▸ **What this task involves**: Rewrite every line of the items below as a Markdown table with the columns Row and Line. Number each row, and leave out blank lines.

▸ **Record excerpts**:
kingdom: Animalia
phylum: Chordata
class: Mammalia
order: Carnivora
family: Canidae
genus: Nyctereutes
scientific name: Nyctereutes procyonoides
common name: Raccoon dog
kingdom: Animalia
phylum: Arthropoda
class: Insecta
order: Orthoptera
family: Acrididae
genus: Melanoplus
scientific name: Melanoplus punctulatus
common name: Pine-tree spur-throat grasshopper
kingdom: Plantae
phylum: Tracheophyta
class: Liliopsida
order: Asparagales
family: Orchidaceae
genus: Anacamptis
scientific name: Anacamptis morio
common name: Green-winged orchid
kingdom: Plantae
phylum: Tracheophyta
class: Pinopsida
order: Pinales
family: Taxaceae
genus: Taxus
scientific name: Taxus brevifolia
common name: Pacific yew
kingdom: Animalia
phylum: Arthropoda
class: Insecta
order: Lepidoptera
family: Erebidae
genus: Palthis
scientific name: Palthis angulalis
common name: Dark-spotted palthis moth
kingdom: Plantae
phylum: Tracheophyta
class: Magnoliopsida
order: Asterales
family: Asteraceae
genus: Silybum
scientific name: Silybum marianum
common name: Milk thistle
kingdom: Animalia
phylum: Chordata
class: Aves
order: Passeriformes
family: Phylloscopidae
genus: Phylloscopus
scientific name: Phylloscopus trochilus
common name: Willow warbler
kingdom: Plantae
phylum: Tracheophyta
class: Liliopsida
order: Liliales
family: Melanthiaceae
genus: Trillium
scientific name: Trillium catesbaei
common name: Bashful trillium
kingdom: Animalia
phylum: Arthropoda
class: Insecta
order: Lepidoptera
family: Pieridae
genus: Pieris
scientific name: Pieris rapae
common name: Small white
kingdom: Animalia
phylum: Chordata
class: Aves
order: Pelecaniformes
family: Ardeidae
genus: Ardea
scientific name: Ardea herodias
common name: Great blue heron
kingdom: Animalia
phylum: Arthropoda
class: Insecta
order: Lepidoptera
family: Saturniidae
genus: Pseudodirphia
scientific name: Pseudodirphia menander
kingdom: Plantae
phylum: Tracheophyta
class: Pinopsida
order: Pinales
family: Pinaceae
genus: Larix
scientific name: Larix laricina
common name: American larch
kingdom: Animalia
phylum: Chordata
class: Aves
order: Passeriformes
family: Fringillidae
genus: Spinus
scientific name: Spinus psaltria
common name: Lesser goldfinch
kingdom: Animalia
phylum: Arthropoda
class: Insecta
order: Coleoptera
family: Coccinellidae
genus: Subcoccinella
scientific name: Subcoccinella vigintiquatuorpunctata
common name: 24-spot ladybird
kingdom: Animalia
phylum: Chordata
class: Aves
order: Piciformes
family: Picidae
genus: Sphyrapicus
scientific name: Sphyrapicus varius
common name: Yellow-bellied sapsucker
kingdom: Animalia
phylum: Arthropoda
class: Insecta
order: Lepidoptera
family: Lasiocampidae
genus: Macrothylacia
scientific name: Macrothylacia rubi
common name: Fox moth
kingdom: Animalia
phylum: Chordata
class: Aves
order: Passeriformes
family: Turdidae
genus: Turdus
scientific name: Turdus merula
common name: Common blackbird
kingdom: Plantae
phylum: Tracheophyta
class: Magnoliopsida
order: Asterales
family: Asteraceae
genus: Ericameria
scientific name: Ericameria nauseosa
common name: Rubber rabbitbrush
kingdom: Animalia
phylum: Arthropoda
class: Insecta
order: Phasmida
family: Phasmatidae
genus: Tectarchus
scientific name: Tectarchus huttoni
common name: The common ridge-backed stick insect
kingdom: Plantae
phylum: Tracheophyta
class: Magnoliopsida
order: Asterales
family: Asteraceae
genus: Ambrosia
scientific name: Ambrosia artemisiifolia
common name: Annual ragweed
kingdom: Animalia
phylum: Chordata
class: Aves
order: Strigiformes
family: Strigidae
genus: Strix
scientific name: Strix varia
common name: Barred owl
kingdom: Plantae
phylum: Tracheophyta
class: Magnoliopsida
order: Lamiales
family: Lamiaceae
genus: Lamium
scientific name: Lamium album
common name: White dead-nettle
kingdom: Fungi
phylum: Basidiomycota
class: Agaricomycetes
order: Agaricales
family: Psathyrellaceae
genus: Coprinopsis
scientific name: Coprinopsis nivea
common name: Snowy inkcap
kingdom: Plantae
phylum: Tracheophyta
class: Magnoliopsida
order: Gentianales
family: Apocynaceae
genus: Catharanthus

▸ **The completed task**:
| Row | Line |
|---|---|
| 1 | kingdom: Animalia |
| 2 | phylum: Chordata |
| 3 | class: Mammalia |
| 4 | order: Carnivora |
| 5 | family: Canidae |
| 6 | genus: Nyctereutes |
| 7 | scientific name: Nyctereutes procyonoides |
| 8 | common name: Raccoon dog |
| 9 | kingdom: Animalia |
| 10 | phylum: Arthropoda |
| 11 | class: Insecta |
| 12 | order: Orthoptera |
| 13 | family: Acrididae |
| 14 | genus: Melanoplus |
| 15 | scientific name: Melanoplus punctulatus |
| 16 | common name: Pine-tree spur-throat grasshopper |
| 17 | kingdom: Plantae |
| 18 | phylum: Tracheophyta |
| 19 | class: Liliopsida |
| 20 | order: Asparagales |
| 21 | family: Orchidaceae |
| 22 | genus: Anacamptis |
| 23 | scientific name: Anacamptis morio |
| 24 | common name: Green-winged orchid |
| 25 | kingdom: Plantae |
| 26 | phylum: Tracheophyta |
| 27 | class: Pinopsida |
| 28 | order: Pinales |
| 29 | family: Taxaceae |
| 30 | genus: Taxus |
| 31 | scientific name: Taxus brevifolia |
| 32 | common name: Pacific yew |
| 33 | kingdom: Animalia |
| 34 | phylum: Arthropoda |
| 35 | class: Insecta |
| 36 | order: Lepidoptera |
| 37 | family: Erebidae |
| 38 | genus: Palthis |
| 39 | scientific name: Palthis angulalis |
| 40 | common name: Dark-spotted palthis moth |
| 41 | kingdom: Plantae |
| 42 | phylum: Tracheophyta |
| 43 | class: Magnoliopsida |
| 44 | order: Asterales |
| 45 | family: Asteraceae |
| 46 | genus: Silybum |
| 47 | scientific name: Silybum marianum |
| 48 | common name: Milk thistle |
| 49 | kingdom: Animalia |
| 50 | phylum: Chordata |
| 51 | class: Aves |
| 52 | order: Passeriformes |
| 53 | family: Phylloscopidae |
| 54 | genus: Phylloscopus |
| 55 | scientific name: Phylloscopus trochilus |
| 56 | common name: Willow warbler |
| 57 | kingdom: Plantae |
| 58 | phylum: Tracheophyta |
| 59 | class: Liliopsida |
| 60 | order: Liliales |
| 61 | family: Melanthiaceae |
| 62 | genus: Trillium |
| 63 | scientific name: Trillium catesbaei |
| 64 | common name: Bashful trillium |
| 65 | kingdom: Animalia |
| 66 | phylum: Arthropoda |
| 67 | class: Insecta |
| 68 | order: Lepidoptera |
| 69 | family: Pieridae |
| 70 | genus: Pieris |
| 71 | scientific name: Pieris rapae |
| 72 | common name: Small white |
| 73 | kingdom: Animalia |
| 74 | phylum: Chordata |
| 75 | class: Aves |
| 76 | order: Pelecaniformes |
| 77 | family: Ardeidae |
| 78 | genus: Ardea |
| 79 | scientific name: Ardea herodias |
| 80 | common name: Great blue heron |
| 81 | kingdom: Animalia |
| 82 | phylum: Arthropoda |
| 83 | class: Insecta |
| 84 | order: Lepidoptera |
| 85 | family: Saturniidae |
| 86 | genus: Pseudodirphia |
| 87 | scientific name: Pseudodirphia menander |
| 88 | kingdom: Plantae |
| 89 | phylum: Tracheophyta |
| 90 | class: Pinopsida |
| 91 | order: Pinales |
| 92 | family: Pinaceae |
| 93 | genus: Larix |
| 94 | scientific name: Larix laricina |
| 95 | common name: American larch |
| 96 | kingdom: Animalia |
| 97 | phylum: Chordata |
| 98 | class: Aves |
| 99 | order: Passeriformes |
| 100 | family: Fringillidae |
| 101 | genus: Spinus |
| 102 | scientific name: Spinus psaltria |
| 103 | common name: Lesser goldfinch |
| 104 | kingdom: Animalia |
| 105 | phylum: Arthropoda |
| 106 | class: Insecta |
| 107 | order: Coleoptera |
| 108 | family: Coccinellidae |
| 109 | genus: Subcoccinella |
| 110 | scientific name: Subcoccinella vigintiquatuorpunctata |
| 111 | common name: 24-spot ladybird |
| 112 | kingdom: Animalia |
| 113 | phylum: Chordata |
| 114 | class: Aves |
| 115 | order: Piciformes |
| 116 | family: Picidae |
| 117 | genus: Sphyrapicus |
| 118 | scientific name: Sphyrapicus varius |
| 119 | common name: Yellow-bellied sapsucker |
| 120 | kingdom: Animalia |
| 121 | phylum: Arthropoda |
| 122 | class: Insecta |
| 123 | order: Lepidoptera |
| 124 | family: Lasiocampidae |
| 125 | genus: Macrothylacia |
| 126 | scientific name: Macrothylacia rubi |
| 127 | common name: Fox moth |
| 128 | kingdom: Animalia |
| 129 | phylum: Chordata |
| 130 | class: Aves |
| 131 | order: Passeriformes |
| 132 | family: Turdidae |
| 133 | genus: Turdus |
| 134 | scientific name: Turdus merula |
| 135 | common name: Common blackbird |
| 136 | kingdom: Plantae |
| 137 | phylum: Tracheophyta |
| 138 | class: Magnoliopsida |
| 139 | order: Asterales |
| 140 | family: Asteraceae |
| 141 | genus: Ericameria |
| 142 | scientific name: Ericameria nauseosa |
| 143 | common name: Rubber rabbitbrush |
| 144 | kingdom: Animalia |
| 145 | phylum: Arthropoda |
| 146 | class: Insecta |
| 147 | order: Phasmida |
| 148 | family: Phasmatidae |
| 149 | genus: Tectarchus |
| 150 | scientific name: Tectarchus huttoni |
| 151 | common name: The common ridge-backed stick insect |
| 152 | kingdom: Plantae |
| 153 | phylum: Tracheophyta |
| 154 | class: Magnoliopsida |
| 155 | order: Asterales |
| 156 | family: Asteraceae |
| 157 | genus: Ambrosia |
| 158 | scientific name: Ambrosia artemisiifolia |
| 159 | common name: Annual ragweed |
| 160 | kingdom: Animalia |
| 161 | phylum: Chordata |
| 162 | class: Aves |
| 163 | order: Strigiformes |
| 164 | family: Strigidae |
| 165 | genus: Strix |
| 166 | scientific name: Strix varia |
| 167 | common name: Barred owl |
| 168 | kingdom: Plantae |
| 169 | phylum: Tracheophyta |
| 170 | class: Magnoliopsida |
| 171 | order: Lamiales |
| 172 | family: Lamiaceae |
| 173 | genus: Lamium |
| 174 | scientific name: Lamium album |
| 175 | common name: White dead-nettle |
| 176 | kingdom: Fungi |
| 177 | phylum: Basidiomycota |
| 178 | class: Agaricomycetes |
| 179 | order: Agaricales |
| 180 | family: Psathyrellaceae |
| 181 | genus: Coprinopsis |
| 182 | scientific name: Coprinopsis nivea |
| 183 | common name: Snowy inkcap |
| 184 | kingdom: Plantae |
| 185 | phylum: Tracheophyta |
| 186 | class: Magnoliopsida |
| 187 | order: Gentianales |
| 188 | family: Apocynaceae |
| 189 | genus: Catharanthus |